(Collected data entries)
========================================================================

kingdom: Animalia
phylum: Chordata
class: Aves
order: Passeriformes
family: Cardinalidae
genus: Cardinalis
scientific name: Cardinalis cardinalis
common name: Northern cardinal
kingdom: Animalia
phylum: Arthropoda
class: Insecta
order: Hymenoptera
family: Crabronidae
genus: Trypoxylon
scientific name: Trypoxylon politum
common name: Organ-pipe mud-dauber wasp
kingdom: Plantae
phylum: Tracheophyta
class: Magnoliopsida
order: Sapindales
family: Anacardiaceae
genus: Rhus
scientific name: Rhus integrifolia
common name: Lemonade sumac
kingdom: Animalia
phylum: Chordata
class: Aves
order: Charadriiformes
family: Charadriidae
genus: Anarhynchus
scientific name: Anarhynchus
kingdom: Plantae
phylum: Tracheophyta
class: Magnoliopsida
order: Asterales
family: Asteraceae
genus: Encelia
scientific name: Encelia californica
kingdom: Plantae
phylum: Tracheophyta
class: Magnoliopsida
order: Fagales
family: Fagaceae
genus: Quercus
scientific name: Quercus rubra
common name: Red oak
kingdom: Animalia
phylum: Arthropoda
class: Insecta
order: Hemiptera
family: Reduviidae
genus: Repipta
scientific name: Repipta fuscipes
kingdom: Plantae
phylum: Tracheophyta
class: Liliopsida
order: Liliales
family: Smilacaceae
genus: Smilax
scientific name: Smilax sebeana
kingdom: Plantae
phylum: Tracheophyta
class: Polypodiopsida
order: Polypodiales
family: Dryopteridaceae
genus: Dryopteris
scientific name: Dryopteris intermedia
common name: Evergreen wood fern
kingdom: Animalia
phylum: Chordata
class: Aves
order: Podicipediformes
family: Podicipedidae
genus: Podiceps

========================================================================

:: What the task requires ::
Copy every line of the listing above word for word, keeping the original order.

:: Answer to the task ::
kingdom: Animalia
phylum: Chordata
class: Aves
order: Passeriformes
family: Cardinalidae
genus: Cardinalis
scientific name: Cardinalis cardinalis
common name: Northern cardinal
kingdom: Animalia
phylum: Arthropoda
class: Insecta
order: Hymenoptera
family: Crabronidae
genus: Trypoxylon
scientific name: Trypoxylon politum
common name: Organ-pipe mud-dauber wasp
kingdom: Plantae
phylum: Tracheophyta
class: Magnoliopsida
order: Sapindales
family: Anacardiaceae
genus: Rhus
scientific name: Rhus integrifolia
common name: Lemonade sumac
kingdom: Animalia
phylum: Chordata
class: Aves
order: Charadriiformes
family: Charadriidae
genus: Anarhynchus
scientific name: Anarhynchus
kingdom: Plantae
phylum: Tracheophyta
class: Magnoliopsida
order: Asterales
family: Asteraceae
genus: Encelia
scientific name: Encelia californica
kingdom: Plantae
phylum: Tracheophyta
class: Magnoliopsida
order: Fagales
family: Fagaceae
genus: Quercus
scientific name: Quercus rubra
common name: Red oak
kingdom: Animalia
phylum: Arthropoda
class: Insecta
order: Hemiptera
family: Reduviidae
genus: Repipta
scientific name: Repipta fuscipes
kingdom: Plantae
phylum: Tracheophyta
class: Liliopsida
order: Liliales
family: Smilacaceae
genus: Smilax
scientific name: Smilax sebeana
kingdom: Plantae
phylum: Tracheophyta
class: Polypodiopsida
order: Polypodiales
family: Dryopteridaceae
genus: Dryopteris
scientific name: Dryopteris intermedia
common name: Evergreen wood fern
kingdom: Animalia
phylum: Chordata
class: Aves
order: Podicipediformes
family: Podicipedidae
genus: Podiceps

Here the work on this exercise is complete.